:: Instruction ::
Copy out every line of the data below word for word, keeping the same order.

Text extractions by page

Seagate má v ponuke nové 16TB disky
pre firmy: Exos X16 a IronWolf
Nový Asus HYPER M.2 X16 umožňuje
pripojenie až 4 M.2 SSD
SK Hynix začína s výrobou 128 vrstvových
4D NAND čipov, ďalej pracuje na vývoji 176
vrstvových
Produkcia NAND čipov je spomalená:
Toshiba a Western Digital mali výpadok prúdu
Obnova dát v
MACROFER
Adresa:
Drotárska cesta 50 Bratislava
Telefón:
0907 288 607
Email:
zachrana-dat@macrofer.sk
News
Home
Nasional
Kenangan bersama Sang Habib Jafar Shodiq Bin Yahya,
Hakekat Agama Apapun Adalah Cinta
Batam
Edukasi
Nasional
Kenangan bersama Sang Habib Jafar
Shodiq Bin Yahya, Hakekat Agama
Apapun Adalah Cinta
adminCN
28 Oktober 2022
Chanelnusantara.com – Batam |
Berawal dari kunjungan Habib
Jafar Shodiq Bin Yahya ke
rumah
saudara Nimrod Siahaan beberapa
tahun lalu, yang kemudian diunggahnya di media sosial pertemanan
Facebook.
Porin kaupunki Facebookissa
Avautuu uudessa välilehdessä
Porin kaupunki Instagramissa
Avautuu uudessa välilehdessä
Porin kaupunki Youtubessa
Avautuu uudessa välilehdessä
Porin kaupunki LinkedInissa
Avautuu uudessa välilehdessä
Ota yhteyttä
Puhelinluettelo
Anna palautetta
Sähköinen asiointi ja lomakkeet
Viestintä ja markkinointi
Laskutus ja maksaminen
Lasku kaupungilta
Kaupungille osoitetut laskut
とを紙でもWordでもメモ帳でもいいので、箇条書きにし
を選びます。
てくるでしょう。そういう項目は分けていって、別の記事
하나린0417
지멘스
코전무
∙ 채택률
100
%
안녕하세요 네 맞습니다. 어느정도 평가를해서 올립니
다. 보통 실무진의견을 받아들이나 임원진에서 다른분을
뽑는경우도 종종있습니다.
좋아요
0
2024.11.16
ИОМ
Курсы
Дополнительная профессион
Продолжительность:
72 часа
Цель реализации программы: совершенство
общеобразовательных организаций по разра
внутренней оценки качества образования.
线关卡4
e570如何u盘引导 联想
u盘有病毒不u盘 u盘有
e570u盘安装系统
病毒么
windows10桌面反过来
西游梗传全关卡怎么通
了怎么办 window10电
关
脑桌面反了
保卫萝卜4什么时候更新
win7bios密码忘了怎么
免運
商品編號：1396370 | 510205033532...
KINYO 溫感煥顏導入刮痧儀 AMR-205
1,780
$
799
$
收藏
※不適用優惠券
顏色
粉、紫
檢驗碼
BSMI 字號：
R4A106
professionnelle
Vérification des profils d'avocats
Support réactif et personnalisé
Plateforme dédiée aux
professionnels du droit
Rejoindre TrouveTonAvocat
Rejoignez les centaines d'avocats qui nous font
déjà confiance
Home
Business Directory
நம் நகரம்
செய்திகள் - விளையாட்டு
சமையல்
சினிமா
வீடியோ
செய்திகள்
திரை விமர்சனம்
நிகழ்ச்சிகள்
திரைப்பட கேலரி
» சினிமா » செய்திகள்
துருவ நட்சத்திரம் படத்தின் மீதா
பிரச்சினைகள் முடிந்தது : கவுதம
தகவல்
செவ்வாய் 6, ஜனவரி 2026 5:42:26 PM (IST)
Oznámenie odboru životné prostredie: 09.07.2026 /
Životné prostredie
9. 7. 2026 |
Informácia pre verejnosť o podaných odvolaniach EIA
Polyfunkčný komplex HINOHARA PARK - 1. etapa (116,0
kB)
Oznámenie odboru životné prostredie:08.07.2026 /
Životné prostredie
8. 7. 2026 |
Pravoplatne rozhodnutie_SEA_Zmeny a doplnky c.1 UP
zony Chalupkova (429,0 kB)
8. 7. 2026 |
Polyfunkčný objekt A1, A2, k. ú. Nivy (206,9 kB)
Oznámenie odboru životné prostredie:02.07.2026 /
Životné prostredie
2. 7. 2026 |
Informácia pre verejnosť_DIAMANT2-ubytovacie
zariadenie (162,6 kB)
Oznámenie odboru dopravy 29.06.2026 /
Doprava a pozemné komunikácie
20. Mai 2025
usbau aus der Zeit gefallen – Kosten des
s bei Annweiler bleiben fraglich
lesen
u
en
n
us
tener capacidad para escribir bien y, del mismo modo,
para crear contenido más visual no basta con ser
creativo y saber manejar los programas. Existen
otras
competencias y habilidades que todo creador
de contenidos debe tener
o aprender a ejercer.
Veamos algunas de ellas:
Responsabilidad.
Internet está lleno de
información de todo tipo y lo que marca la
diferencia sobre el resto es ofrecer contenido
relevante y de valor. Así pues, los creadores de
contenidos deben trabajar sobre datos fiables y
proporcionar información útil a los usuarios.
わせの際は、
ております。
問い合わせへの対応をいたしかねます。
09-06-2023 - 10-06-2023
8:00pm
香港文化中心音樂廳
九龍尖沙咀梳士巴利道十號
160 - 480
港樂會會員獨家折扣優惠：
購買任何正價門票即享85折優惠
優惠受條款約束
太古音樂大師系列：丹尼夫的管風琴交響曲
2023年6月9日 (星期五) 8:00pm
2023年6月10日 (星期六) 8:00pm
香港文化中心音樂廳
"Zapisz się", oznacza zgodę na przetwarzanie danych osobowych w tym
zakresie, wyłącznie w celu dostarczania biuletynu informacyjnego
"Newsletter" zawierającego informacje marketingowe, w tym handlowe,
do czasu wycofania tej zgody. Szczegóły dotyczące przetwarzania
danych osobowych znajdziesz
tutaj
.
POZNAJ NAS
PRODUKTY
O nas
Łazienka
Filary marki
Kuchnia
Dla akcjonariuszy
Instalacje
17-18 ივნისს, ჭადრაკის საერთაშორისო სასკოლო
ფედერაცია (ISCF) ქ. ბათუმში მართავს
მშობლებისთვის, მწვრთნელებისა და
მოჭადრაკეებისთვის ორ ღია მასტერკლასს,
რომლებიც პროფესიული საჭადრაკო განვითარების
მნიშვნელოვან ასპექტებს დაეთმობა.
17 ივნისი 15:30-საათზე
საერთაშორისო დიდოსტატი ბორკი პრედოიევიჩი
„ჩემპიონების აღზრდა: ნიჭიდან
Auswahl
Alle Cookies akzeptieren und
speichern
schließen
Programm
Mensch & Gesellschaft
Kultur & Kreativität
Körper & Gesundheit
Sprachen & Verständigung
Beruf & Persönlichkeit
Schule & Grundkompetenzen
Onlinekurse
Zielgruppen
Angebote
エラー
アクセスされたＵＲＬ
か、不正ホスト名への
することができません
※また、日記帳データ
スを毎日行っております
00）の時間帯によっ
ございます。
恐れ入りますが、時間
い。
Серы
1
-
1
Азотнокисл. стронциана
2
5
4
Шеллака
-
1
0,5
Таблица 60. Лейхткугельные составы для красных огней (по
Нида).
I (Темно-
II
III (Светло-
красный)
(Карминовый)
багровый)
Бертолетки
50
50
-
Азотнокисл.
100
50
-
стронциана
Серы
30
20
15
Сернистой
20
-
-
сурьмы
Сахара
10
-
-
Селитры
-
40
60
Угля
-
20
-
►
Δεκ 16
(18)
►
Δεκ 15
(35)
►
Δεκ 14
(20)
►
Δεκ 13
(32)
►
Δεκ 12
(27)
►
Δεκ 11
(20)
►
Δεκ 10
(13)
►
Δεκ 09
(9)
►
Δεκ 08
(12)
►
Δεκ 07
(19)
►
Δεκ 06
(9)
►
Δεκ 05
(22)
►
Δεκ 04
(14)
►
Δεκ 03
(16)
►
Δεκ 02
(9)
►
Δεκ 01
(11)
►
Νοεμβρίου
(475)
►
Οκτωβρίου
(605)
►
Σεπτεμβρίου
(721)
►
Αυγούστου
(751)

:: Task result ::
Seagate má v ponuke nové 16TB disky
pre firmy: Exos X16 a IronWolf
Nový Asus HYPER M.2 X16 umožňuje
pripojenie až 4 M.2 SSD
SK Hynix začína s výrobou 128 vrstvových
4D NAND čipov, ďalej pracuje na vývoji 176
vrstvových
Produkcia NAND čipov je spomalená:
Toshiba a Western Digital mali výpadok prúdu
Obnova dát v
MACROFER
Adresa:
Drotárska cesta 50 Bratislava
Telefón:
0907 288 607
Email:
zachrana-dat@macrofer.sk
News
Home
Nasional
Kenangan bersama Sang Habib Jafar Shodiq Bin Yahya,
Hakekat Agama Apapun Adalah Cinta
Batam
Edukasi
Nasional
Kenangan bersama Sang Habib Jafar
Shodiq Bin Yahya, Hakekat Agama
Apapun Adalah Cinta
adminCN
28 Oktober 2022
Chanelnusantara.com – Batam |
Berawal dari kunjungan Habib
Jafar Shodiq Bin Yahya ke
rumah
saudara Nimrod Siahaan beberapa
tahun lalu, yang kemudian diunggahnya di media sosial pertemanan
Facebook.
Porin kaupunki Facebookissa
Avautuu uudessa välilehdessä
Porin kaupunki Instagramissa
Avautuu uudessa välilehdessä
Porin kaupunki Youtubessa
Avautuu uudessa välilehdessä
Porin kaupunki LinkedInissa
Avautuu uudessa välilehdessä
Ota yhteyttä
Puhelinluettelo
Anna palautetta
Sähköinen asiointi ja lomakkeet
Viestintä ja markkinointi
Laskutus ja maksaminen
Lasku kaupungilta
Kaupungille osoitetut laskut
とを紙でもWordでもメモ帳でもいいので、箇条書きにし
を選びます。
てくるでしょう。そういう項目は分けていって、別の記事
하나린0417
지멘스
코전무
∙ 채택률
100
%
안녕하세요 네 맞습니다. 어느정도 평가를해서 올립니
다. 보통 실무진의견을 받아들이나 임원진에서 다른분을
뽑는경우도 종종있습니다.
좋아요
0
2024.11.16
ИОМ
Курсы
Дополнительная профессион
Продолжительность:
72 часа
Цель реализации программы: совершенство
общеобразовательных организаций по разра
внутренней оценки качества образования.
线关卡4
e570如何u盘引导 联想
u盘有病毒不u盘 u盘有
e570u盘安装系统
病毒么
windows10桌面反过来
西游梗传全关卡怎么通
了怎么办 window10电
关
脑桌面反了
保卫萝卜4什么时候更新
win7bios密码忘了怎么
免運
商品編號：1396370 | 510205033532...
KINYO 溫感煥顏導入刮痧儀 AMR-205
1,780
$
799
$
收藏
※不適用優惠券
顏色
粉、紫
檢驗碼
BSMI 字號：
R4A106
professionnelle
Vérification des profils d'avocats
Support réactif et personnalisé
Plateforme dédiée aux
professionnels du droit
Rejoindre TrouveTonAvocat
Rejoignez les centaines d'avocats qui nous font
déjà confiance
Home
Business Directory
நம் நகரம்
செய்திகள் - விளையாட்டு
சமையல்
சினிமா
வீடியோ
செய்திகள்
திரை விமர்சனம்
நிகழ்ச்சிகள்
திரைப்பட கேலரி
» சினிமா » செய்திகள்
துருவ நட்சத்திரம் படத்தின் மீதா
பிரச்சினைகள் முடிந்தது : கவுதம
தகவல்
செவ்வாய் 6, ஜனவரி 2026 5:42:26 PM (IST)
Oznámenie odboru životné prostredie: 09.07.2026 /
Životné prostredie
9. 7. 2026 |
Informácia pre verejnosť o podaných odvolaniach EIA
Polyfunkčný komplex HINOHARA PARK - 1. etapa (116,0
kB)
Oznámenie odboru životné prostredie:08.07.2026 /
Životné prostredie
8. 7. 2026 |
Pravoplatne rozhodnutie_SEA_Zmeny a doplnky c.1 UP
zony Chalupkova (429,0 kB)
8. 7. 2026 |
Polyfunkčný objekt A1, A2, k. ú. Nivy (206,9 kB)
Oznámenie odboru životné prostredie:02.07.2026 /
Životné prostredie
2. 7. 2026 |
Informácia pre verejnosť_DIAMANT2-ubytovacie
zariadenie (162,6 kB)
Oznámenie odboru dopravy 29.06.2026 /
Doprava a pozemné komunikácie
20. Mai 2025
usbau aus der Zeit gefallen – Kosten des
s bei Annweiler bleiben fraglich
lesen
u
en
n
us
tener capacidad para escribir bien y, del mismo modo,
para crear contenido más visual no basta con ser
creativo y saber manejar los programas. Existen
otras
competencias y habilidades que todo creador
de contenidos debe tener
o aprender a ejercer.
Veamos algunas de ellas:
Responsabilidad.
Internet está lleno de
información de todo tipo y lo que marca la
diferencia sobre el resto es ofrecer contenido
relevante y de valor. Así pues, los creadores de
contenidos deben trabajar sobre datos fiables y
proporcionar información útil a los usuarios.
わせの際は、
ております。
問い合わせへの対応をいたしかねます。
09-06-2023 - 10-06-2023
8:00pm
香港文化中心音樂廳
九龍尖沙咀梳士巴利道十號
160 - 480
港樂會會員獨家折扣優惠：
購買任何正價門票即享85折優惠
優惠受條款約束
太古音樂大師系列：丹尼夫的管風琴交響曲
2023年6月9日 (星期五) 8:00pm
2023年6月10日 (星期六) 8:00pm
香港文化中心音樂廳
"Zapisz się", oznacza zgodę na przetwarzanie danych osobowych w tym
zakresie, wyłącznie w celu dostarczania biuletynu informacyjnego
"Newsletter" zawierającego informacje marketingowe, w tym handlowe,
do czasu wycofania tej zgody. Szczegóły dotyczące przetwarzania
danych osobowych znajdziesz
tutaj
.
POZNAJ NAS
PRODUKTY
O nas
Łazienka
Filary marki
Kuchnia
Dla akcjonariuszy
Instalacje
17-18 ივნისს, ჭადრაკის საერთაშორისო სასკოლო
ფედერაცია (ISCF) ქ. ბათუმში მართავს
მშობლებისთვის, მწვრთნელებისა და
მოჭადრაკეებისთვის ორ ღია მასტერკლასს,
რომლებიც პროფესიული საჭადრაკო განვითარების
მნიშვნელოვან ასპექტებს დაეთმობა.
17 ივნისი 15:30-საათზე
საერთაშორისო დიდოსტატი ბორკი პრედოიევიჩი
„ჩემპიონების აღზრდა: ნიჭიდან
Auswahl
Alle Cookies akzeptieren und
speichern
schließen
Programm
Mensch & Gesellschaft
Kultur & Kreativität
Körper & Gesundheit
Sprachen & Verständigung
Beruf & Persönlichkeit
Schule & Grundkompetenzen
Onlinekurse
Zielgruppen
Angebote
エラー
アクセスされたＵＲＬ
か、不正ホスト名への
することができません
※また、日記帳データ
スを毎日行っております
00）の時間帯によっ
ございます。
恐れ入りますが、時間
い。
Серы
1
-
1
Азотнокисл. стронциана
2
5
4
Шеллака
-
1
0,5
Таблица 60. Лейхткугельные составы для красных огней (по
Нида).
I (Темно-
II
III (Светло-
красный)
(Карминовый)
багровый)
Бертолетки
50
50
-
Азотнокисл.
100
50
-
стронциана
Серы
30
20
15
Сернистой
20
-
-
сурьмы
Сахара
10
-
-
Селитры
-
40
60
Угля
-
20
-
►
Δεκ 16
(18)
►
Δεκ 15
(35)
►
Δεκ 14
(20)
►
Δεκ 13
(32)
►
Δεκ 12
(27)
►
Δεκ 11
(20)
►
Δεκ 10
(13)
►
Δεκ 09
(9)
►
Δεκ 08
(12)
►
Δεκ 07
(19)
►
Δεκ 06
(9)
►
Δεκ 05
(22)
►
Δεκ 04
(14)
►
Δεκ 03
(16)
►
Δεκ 02
(9)
►
Δεκ 01
(11)
►
Νοεμβρίου
(475)
►
Οκτωβρίου
(605)
►
Σεπτεμβρίου
(721)
►
Αυγούστου
(751)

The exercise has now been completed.